The intentional politicisation of Irish music since the establishment of the Republic has been very effective, and its results must be seen as largely beneficial to the Irish nation. The down side has been the creation of an artificial musical chasm between the ordinary people of our two lands. This is something which saddens me - we should be breaking down barriers, not erecting them.
There are certainly no barriers to the enjoyment of this music - Johnny O'Leary can inject infectious energy into the simplest or most well known tune (sound clip) , and without any need to resort to excessive speed. His reels, jigs and hornpipes are generally part of the wider store of Irish music, but his polkas, slides and barn dances are often quite unusual or little known. His style of playing invests these apparently simple forms with considerable complexity, both melodic and rythmic, and it has been said that they always sound more interesting when he is playing them. This is generally true of Sliabh Luachra musicians - they are able to get more out of this repertoire than players from outside their tradition
As is usual with local tunes, many of them are named for the players who passed them on. There are five tunes from Pádraig O'Keeffe (see earlier reviews), and I liked his pair of Gallant Tipperary Boys jigs very much (sound clip, left). I'd not come across Thadelo Sullivan before, but his slide (which shares it's melody with the song Barrack Street) and two barn dances (sound clip, right) obviously tickled Johnny's fancy - and mine too.
I could go through the record track by track, but all you would discover would be my likes and dislikes - not very helpful, and rather beside the point. This man is not about individual melodies; he's about individual style; he's about a localised musical culture (which is getting rarer by the minute); and, most of all, he's about playing for dancing - which, to my mind, is what music should be centrally concerned with.
Breandán Breathnach had been collecting Johnny's music for years, with the intention of publishing his entire collection. He saw this as important, in that Johnny's playing single-handedly both represented and preserved the style and repertoire of the area and of its famous musicians, such as Pádraig O'Keeffe, Dennis Murphy, Julia Clifford, Tom Billy Murphy, Din Tarrant and Thadelo Sullivan, to name only a few.

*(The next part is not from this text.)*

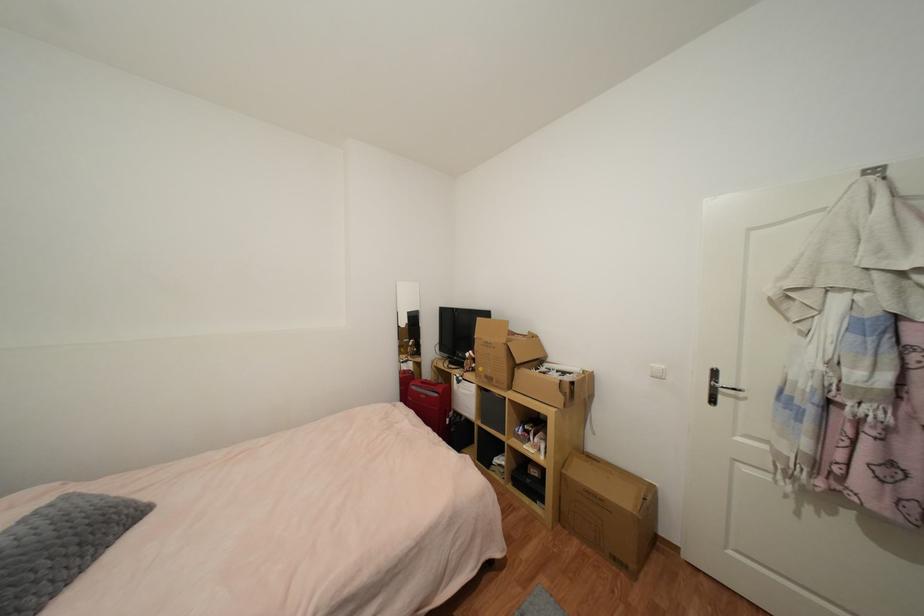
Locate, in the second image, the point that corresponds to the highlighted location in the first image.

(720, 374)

Breandán's project was taken over, after his death in 1985, by Terry Moylan (co-producer of this CD) and was brought to fruition in 1994 by the publication of 348 of Johnny's tunes by the Lilliput Press, Dublin. This recording - using the same title - has been issued to complement that publication.
'Dance Music from the Cork/Kerry Border' is an essential purchase for anyone interested in the traditional dance music of these islands. If it also serves as a pointer to our common cultural heritage, then so much the better. It is distributed by Claddagh - so, presumably, by Proper in the UK.